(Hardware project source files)

<<<<

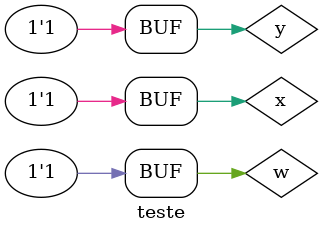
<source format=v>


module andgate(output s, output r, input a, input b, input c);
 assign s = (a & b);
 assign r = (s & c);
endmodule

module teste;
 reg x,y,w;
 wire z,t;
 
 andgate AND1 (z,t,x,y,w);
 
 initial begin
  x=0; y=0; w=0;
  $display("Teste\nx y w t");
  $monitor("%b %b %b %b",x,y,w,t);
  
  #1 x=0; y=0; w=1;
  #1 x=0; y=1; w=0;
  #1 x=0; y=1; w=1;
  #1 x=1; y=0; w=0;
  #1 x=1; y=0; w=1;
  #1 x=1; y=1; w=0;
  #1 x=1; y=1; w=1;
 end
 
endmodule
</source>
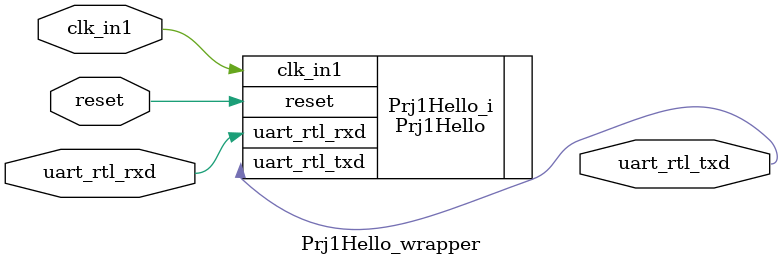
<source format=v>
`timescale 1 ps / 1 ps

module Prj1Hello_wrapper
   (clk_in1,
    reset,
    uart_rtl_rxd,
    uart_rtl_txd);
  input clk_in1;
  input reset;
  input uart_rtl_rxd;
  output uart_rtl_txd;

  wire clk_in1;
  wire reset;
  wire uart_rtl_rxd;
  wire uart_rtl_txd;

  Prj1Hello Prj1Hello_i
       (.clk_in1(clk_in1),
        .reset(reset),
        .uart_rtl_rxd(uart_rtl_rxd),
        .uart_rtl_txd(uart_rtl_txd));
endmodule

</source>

>>>>

TASK DIRECTIONS
Each line above should be written out again unchanged; no images are to be carried over.

SOLVED EXERCISE
<source format=v>


module andgate(output s, output r, input a, input b, input c);
 assign s = (a & b);
 assign r = (s & c);
endmodule

module teste;
 reg x,y,w;
 wire z,t;
 
 andgate AND1 (z,t,x,y,w);
 
 initial begin
  x=0; y=0; w=0;
  $display("Teste\nx y w t");
  $monitor("%b %b %b %b",x,y,w,t);
  
  #1 x=0; y=0; w=1;
  #1 x=0; y=1; w=0;
  #1 x=0; y=1; w=1;
  #1 x=1; y=0; w=0;
  #1 x=1; y=0; w=1;
  #1 x=1; y=1; w=0;
  #1 x=1; y=1; w=1;
 end
 
endmodule
</source>
<source format=v>
`timescale 1 ps / 1 ps

module Prj1Hello_wrapper
   (clk_in1,
    reset,
    uart_rtl_rxd,
    uart_rtl_txd);
  input clk_in1;
  input reset;
  input uart_rtl_rxd;
  output uart_rtl_txd;

  wire clk_in1;
  wire reset;
  wire uart_rtl_rxd;
  wire uart_rtl_txd;

  Prj1Hello Prj1Hello_i
       (.clk_in1(clk_in1),
        .reset(reset),
        .uart_rtl_rxd(uart_rtl_rxd),
        .uart_rtl_txd(uart_rtl_txd));
endmodule

</source>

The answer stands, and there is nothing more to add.